What I threw that question out because typically when I'm in the room with people who know a lot more about a topic than me, I know I didn't ask all the questions that I really should. I mean, what am I missing about? Either the movement to the cloud, the operational change, the backup posture, security posture, or the reasons that people are looking at rubric as a solution versus, other solutions
that are out there.
Yeah, so, I'll take the, you know, the first stab at this. I think, what's really attractive about moving to the cloud. Is this, enhancement, this capability to get out of the data center business, to have a, fully managed turnkey solution for these really complicated software interactions, right?
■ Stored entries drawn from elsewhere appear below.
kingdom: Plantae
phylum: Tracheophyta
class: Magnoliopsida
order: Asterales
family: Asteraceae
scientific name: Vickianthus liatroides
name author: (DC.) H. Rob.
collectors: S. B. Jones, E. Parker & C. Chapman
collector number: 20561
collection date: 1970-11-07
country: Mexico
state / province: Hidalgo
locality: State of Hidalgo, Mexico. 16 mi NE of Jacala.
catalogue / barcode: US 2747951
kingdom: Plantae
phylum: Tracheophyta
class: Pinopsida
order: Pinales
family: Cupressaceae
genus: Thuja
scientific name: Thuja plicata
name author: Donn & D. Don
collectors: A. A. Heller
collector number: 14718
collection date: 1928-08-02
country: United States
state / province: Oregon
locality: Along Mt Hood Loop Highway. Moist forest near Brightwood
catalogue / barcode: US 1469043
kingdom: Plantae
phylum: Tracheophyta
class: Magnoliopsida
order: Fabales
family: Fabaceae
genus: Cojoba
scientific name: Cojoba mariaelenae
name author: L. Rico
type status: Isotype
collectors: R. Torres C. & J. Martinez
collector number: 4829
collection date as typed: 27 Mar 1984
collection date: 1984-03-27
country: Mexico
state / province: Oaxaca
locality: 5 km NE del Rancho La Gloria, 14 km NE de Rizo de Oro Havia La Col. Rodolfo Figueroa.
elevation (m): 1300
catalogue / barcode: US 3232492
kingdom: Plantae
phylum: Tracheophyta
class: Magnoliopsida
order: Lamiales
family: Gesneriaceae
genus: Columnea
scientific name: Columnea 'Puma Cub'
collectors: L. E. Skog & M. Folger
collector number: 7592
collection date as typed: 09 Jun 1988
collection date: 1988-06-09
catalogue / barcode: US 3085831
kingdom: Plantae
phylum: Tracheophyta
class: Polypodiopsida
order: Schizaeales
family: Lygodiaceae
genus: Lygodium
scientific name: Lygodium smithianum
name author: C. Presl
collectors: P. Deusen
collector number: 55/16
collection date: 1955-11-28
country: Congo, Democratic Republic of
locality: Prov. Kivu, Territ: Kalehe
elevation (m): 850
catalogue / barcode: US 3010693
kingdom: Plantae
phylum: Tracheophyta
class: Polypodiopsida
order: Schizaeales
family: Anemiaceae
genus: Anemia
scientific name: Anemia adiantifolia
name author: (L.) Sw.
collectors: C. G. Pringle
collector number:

But I think the reason that Rubrik is being brought to the forefront is just because it's managed, that doesn't mean you're now absolved of all responsibility. It's a shared model. And so anything that you can do to enhance that posture further, because it's all about layers with security, we want to provide the data back to our customers.
And we want to pull in people that are not traditionally a part of the backup and recovery process. The InfoSec teams, the compliance officers, those type of people who are making those data driven decisions under, in high stress scenarios, what we're trying to do is give them a little bit more data. So that they can make those uh, decisions a little bit more clearly.
And we're doing that in a format that, like, yes, we have our own interfaces, our own UIs, but we also expose our APIs in a way that they can consume it in a format that's familiar to them. Maybe that's Microsoft Sentinel, maybe it's Splunk, maybe it's some other seam tool, but that's, our thought, in the market.
Fantastic. And I'd add on to that, I'd say, like, it's, the dynamic environment that it provides, like, being able to... Like leverage the rubric tools along with, Microsoft. Like they said, Sentinel, Azure Monitor bring all these things into the picture to give us a clean operational view, but also the dynamics from a scale standpoint of like if I need to go into recovery mode, I can start to point these into other Azure regions or even if I'm on premise, I can start to put this into Azure and dynamically scale out, right?
So I can rebuild my environment if the worst scenario happens at a rapid pace, right? We can target. That known good state that rubric has identified and restore that environment rapidly, that's one of those things and from an advantage standpoint that I see both Microsoft and rubric bring to the picture.
Fantastic. I want to thank you for your time.
Well, thank you very much. Thank you. Thank you so
much.
Another great interview. I wanna thank everybody who spent time with us at the conference. I love hearing from people on the front lines and it's phenomenal that they've taken the time to share their wisdom and experience with the community. It is greatly appreciated.
We wanna thank our partners, CDW, Rubrik, Sectra and Trellix, who invest in our mission to develop the next generation of health leaders. Thanks for listening. That's all for now.